**LIST OF TASKS**:
- A) In the article on COVID-19 race gaps, what is the most common age among Black people in the U.S.?
- B) Write out the article on COVID-19 race gaps, everything from "The most common" down to "to be younger.".
- C) Name each co-morbidity that the article on COVID-19 race gaps mentions.

Since the first stages of the outbreaks in the US, it became clear that minorities in the US are affected much harder by the coronavirus than white people. But according to a new analysis, it's even worse than we thought.
When we look at the data in age groups, the disparity becomes much more severe. According to a new analysis by the Brookings Institution, the death rates among Black and Hispanic/Latino people are much higher than for white people, in all age categories.
COVID-19 is not an equalizer
It's tempting to think that any disease is a social equalizer. After all, the virus doesn't care if you're black, white, rich, poor. But the reality of it couldn't be further from the truth.
In practical terms, humans and viruses don't exist in a vacuum. We live in a stratified society, and while the virus doesn't care about an individual's characteristics, these characteristics can increase or lower your risk.
In New York, data showed that black people make up 33% of COVID-19 hospitalizations. Yet black people make up just 18% of the state’s population. In Louisiana, 70% of fatalities were among black people -- for a population that’s only about a third black. In Illinois, 15% of the population is black, but 43% of fatalities were within this small population. It's not just black people, either. The Navajo Nation has a population of under 300,000 people in New Mexico, Arizona, and Utah — less than 5% of these states’ population. But they make up over 20% of the total number of cases.
But the situation may be even worse than it seems, when we consider a simple parameter: age.
The most common age among white people in the U.S. is 58, whereas for black people, it's 27. In other words, if you take a random black and a random white person from the US, the black one is far likelier to be younger.
In the case of COVID-19, we've seen that age can be a critical factor, and elderly people are at far greater risk. Given the age structure of minority populations means in the US, it appears that the disparity is even greater. The above chart can be a bit difficult to read, so here's a clearer one, indicating the ratio of risk for different racial profiles -- which paints a very dire picture.
A number of factors are contributing to this race gap. For instance, it could be that the jobs of Black and Hispanic/Latino people put them more at risk, or that they are less likely to practice social distancing. Black people are more likely to live in shared accommodation and suffer from a number of diseases that put them at greater COVID-19 risk. Simply put, it's the socioeconomic inequity that leaves minorities at greater risk -- and it's not just the US, similar trends have been reported in Europe as well.
The Brookings researchers note:
"Race gaps in vulnerability to Covid-19 highlight the accumulated, intersecting inequities facing Americans of color (but especially Black people) in jobs, housing, education, criminal justice – and in health," the authors write.
"Black and Hispanic/Latino people may also more vulnerable to Covid-19 if they become infected, because of less access to health care or greater prevalence of co-morbidities such as hypertension, obesity, diabetes, and lung disease – which in turn reflect broader racial inequalities. Our colleague Rashawn Ray has unpacked the structural conditions that may be causing racial inequalities in Covid-19 deaths."
It's a chilling analysis, and a reminder that racial justice is also about health. Health disparities aren't striking as some of the other inequities, but in the long-term, their impact adds up to take a bitter toll.
The race gaps in coronavirus vulnerability also highlight the accumulated, compounding inequalities facing all minorities, including black people. These inequalities include but are not limited to jobs, housing, education, criminal justice, and health.

**EXTRACTED MATERIAL**:
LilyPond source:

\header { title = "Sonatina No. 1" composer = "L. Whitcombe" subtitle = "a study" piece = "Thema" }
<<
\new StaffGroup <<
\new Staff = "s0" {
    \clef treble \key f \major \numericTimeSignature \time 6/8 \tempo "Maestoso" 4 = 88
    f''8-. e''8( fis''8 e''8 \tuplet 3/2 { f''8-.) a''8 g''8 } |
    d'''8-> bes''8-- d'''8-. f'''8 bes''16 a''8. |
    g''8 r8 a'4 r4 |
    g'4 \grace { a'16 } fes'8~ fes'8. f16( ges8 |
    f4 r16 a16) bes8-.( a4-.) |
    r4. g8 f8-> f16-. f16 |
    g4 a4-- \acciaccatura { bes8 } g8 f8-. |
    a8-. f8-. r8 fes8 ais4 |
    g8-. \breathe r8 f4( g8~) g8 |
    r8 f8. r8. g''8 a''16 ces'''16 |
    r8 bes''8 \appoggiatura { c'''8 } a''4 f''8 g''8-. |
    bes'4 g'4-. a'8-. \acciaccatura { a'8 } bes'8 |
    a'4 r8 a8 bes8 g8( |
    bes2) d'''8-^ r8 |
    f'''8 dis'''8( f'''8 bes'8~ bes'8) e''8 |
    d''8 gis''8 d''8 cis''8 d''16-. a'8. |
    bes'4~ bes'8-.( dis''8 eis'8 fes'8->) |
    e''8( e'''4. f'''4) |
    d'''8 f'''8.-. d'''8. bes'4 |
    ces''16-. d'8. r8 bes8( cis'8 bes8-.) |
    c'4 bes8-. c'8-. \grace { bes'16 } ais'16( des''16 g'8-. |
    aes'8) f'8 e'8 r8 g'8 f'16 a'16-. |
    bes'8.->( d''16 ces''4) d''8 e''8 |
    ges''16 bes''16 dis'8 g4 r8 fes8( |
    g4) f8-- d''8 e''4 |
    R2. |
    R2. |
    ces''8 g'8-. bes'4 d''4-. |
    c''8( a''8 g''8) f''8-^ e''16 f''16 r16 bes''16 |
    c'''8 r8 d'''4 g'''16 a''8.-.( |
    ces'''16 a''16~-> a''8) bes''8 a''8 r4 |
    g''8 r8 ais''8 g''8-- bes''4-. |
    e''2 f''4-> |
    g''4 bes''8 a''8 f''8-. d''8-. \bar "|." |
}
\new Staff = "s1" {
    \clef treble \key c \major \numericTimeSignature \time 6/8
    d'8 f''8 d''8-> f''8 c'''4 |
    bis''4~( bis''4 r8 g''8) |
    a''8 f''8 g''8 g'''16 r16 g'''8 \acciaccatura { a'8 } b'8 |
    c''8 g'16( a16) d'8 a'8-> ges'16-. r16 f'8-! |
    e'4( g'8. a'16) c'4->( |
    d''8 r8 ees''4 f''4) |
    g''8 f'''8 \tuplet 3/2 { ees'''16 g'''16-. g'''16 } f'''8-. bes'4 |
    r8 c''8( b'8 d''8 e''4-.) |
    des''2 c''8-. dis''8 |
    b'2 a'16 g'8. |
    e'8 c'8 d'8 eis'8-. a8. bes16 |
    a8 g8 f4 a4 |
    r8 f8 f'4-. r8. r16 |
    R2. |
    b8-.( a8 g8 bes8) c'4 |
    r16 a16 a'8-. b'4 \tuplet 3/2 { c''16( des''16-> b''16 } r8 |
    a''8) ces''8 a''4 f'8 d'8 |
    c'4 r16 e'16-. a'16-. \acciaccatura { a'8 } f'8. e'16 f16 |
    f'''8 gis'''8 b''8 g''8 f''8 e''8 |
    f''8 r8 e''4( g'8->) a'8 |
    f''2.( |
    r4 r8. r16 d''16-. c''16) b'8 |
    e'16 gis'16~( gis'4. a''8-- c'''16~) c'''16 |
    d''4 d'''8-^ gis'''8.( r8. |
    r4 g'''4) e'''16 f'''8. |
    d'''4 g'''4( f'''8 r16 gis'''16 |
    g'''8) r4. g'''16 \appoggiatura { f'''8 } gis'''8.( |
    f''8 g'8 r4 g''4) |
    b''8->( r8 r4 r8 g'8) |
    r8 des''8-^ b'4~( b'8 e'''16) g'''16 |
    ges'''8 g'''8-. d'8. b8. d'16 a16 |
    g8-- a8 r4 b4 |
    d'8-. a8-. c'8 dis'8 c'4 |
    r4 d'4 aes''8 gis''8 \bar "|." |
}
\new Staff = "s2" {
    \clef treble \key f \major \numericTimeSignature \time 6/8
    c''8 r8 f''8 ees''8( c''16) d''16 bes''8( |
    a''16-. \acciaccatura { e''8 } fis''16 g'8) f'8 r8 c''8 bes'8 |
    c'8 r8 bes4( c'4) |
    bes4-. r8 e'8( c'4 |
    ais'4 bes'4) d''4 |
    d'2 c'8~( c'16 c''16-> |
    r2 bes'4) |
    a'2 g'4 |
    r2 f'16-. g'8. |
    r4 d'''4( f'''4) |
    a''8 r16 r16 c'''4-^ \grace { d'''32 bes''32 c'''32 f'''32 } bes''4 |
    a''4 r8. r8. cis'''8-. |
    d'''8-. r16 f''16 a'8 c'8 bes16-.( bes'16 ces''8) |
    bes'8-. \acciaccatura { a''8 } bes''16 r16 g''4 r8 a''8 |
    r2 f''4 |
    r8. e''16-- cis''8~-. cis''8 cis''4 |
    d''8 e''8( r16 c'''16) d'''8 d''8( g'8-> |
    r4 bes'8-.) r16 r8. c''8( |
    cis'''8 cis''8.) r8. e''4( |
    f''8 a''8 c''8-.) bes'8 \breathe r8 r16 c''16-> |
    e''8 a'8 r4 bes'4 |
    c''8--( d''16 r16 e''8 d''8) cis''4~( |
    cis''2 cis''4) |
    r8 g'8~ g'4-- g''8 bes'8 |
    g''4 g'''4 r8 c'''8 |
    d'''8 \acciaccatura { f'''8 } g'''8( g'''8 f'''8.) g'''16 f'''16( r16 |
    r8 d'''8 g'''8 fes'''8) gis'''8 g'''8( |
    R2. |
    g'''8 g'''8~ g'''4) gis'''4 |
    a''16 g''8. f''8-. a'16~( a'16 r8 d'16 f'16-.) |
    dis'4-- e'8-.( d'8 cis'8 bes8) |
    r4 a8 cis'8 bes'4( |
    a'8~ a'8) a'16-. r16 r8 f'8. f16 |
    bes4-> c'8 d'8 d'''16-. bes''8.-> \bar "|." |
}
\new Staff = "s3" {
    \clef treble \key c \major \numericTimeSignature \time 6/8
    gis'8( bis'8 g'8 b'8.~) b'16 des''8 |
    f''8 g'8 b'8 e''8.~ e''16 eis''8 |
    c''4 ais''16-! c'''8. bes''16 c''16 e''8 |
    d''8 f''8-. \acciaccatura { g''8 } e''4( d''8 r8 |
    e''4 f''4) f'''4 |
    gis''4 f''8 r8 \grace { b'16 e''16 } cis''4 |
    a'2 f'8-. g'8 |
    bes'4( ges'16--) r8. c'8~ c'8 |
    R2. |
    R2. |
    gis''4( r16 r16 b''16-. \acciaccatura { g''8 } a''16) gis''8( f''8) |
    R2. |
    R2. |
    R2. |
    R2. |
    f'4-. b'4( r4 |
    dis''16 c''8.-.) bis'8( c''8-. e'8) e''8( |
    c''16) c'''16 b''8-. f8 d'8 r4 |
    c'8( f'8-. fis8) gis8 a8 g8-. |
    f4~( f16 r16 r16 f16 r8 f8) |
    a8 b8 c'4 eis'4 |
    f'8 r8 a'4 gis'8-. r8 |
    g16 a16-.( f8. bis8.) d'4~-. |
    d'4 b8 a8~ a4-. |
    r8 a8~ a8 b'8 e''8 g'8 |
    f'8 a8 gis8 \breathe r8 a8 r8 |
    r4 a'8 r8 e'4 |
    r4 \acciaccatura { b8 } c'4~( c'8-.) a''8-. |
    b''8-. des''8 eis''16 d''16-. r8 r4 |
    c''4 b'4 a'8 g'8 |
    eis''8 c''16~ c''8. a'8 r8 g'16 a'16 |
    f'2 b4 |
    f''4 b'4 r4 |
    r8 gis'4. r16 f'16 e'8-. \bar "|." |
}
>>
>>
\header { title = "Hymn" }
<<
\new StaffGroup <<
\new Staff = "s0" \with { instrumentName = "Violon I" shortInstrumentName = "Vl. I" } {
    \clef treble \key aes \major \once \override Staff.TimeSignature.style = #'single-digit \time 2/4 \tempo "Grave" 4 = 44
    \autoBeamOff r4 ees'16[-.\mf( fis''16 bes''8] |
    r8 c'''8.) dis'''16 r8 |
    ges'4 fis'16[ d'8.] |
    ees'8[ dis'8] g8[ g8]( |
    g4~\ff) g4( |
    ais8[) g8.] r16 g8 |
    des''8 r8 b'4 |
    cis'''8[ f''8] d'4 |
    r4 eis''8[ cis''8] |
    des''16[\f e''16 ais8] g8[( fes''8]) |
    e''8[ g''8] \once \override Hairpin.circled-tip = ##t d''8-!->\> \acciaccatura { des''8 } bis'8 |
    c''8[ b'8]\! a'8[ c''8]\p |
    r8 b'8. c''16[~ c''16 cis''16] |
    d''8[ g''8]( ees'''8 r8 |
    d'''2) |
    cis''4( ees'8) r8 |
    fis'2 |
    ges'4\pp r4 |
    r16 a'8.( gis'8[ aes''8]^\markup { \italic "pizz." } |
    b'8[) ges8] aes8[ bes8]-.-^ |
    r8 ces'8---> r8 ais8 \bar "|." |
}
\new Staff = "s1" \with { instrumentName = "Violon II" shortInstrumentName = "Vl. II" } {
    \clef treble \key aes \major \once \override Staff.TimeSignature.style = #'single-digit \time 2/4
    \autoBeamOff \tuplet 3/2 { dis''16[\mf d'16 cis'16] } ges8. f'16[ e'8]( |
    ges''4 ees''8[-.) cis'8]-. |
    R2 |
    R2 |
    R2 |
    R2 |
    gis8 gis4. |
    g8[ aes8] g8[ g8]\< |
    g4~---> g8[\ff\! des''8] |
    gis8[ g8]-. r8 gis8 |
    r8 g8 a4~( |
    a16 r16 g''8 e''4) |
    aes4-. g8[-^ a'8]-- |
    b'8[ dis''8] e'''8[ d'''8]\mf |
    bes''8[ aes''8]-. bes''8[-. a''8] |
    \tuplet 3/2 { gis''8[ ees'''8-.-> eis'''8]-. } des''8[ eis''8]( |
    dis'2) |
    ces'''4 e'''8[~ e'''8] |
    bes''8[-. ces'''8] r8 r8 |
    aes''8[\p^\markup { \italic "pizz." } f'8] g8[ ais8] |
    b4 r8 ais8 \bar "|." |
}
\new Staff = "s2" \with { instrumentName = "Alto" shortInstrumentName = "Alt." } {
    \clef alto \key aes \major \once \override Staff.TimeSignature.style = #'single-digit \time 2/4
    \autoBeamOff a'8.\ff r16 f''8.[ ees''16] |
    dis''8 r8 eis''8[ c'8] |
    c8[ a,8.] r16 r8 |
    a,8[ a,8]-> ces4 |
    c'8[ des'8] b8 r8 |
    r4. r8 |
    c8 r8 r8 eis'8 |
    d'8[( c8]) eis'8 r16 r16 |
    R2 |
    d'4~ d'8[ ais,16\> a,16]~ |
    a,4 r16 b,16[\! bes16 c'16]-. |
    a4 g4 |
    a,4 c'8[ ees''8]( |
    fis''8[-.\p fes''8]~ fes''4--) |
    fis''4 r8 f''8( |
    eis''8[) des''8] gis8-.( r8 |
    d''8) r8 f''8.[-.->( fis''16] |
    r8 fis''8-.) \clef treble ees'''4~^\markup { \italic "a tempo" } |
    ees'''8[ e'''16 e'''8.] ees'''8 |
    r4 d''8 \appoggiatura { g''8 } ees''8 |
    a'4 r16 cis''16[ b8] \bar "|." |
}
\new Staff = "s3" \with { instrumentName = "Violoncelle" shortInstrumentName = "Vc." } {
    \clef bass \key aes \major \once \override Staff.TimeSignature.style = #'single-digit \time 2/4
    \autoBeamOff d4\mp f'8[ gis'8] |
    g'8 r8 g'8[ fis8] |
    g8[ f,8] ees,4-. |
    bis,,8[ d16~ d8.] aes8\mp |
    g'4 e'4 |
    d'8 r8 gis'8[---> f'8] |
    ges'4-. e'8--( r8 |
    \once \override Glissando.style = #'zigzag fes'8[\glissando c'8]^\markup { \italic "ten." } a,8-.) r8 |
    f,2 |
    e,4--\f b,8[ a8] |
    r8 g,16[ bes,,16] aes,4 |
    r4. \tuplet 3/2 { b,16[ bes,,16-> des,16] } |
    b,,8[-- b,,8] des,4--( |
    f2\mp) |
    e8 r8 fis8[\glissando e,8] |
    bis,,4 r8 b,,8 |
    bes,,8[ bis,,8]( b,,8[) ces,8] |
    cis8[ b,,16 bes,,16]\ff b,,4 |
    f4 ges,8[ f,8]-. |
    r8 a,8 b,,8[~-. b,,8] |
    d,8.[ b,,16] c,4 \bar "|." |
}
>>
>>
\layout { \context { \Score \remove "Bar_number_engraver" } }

**PROBLEM SOLUTIONS**:
- A) 27

- B)
The most common age among white people in the U.S. is 58, whereas for black people, it's 27. In other words, if you take a random black and a random white person from the US, the black one is far likelier to be younger.

- C) hypertension, obesity, diabetes, lung disease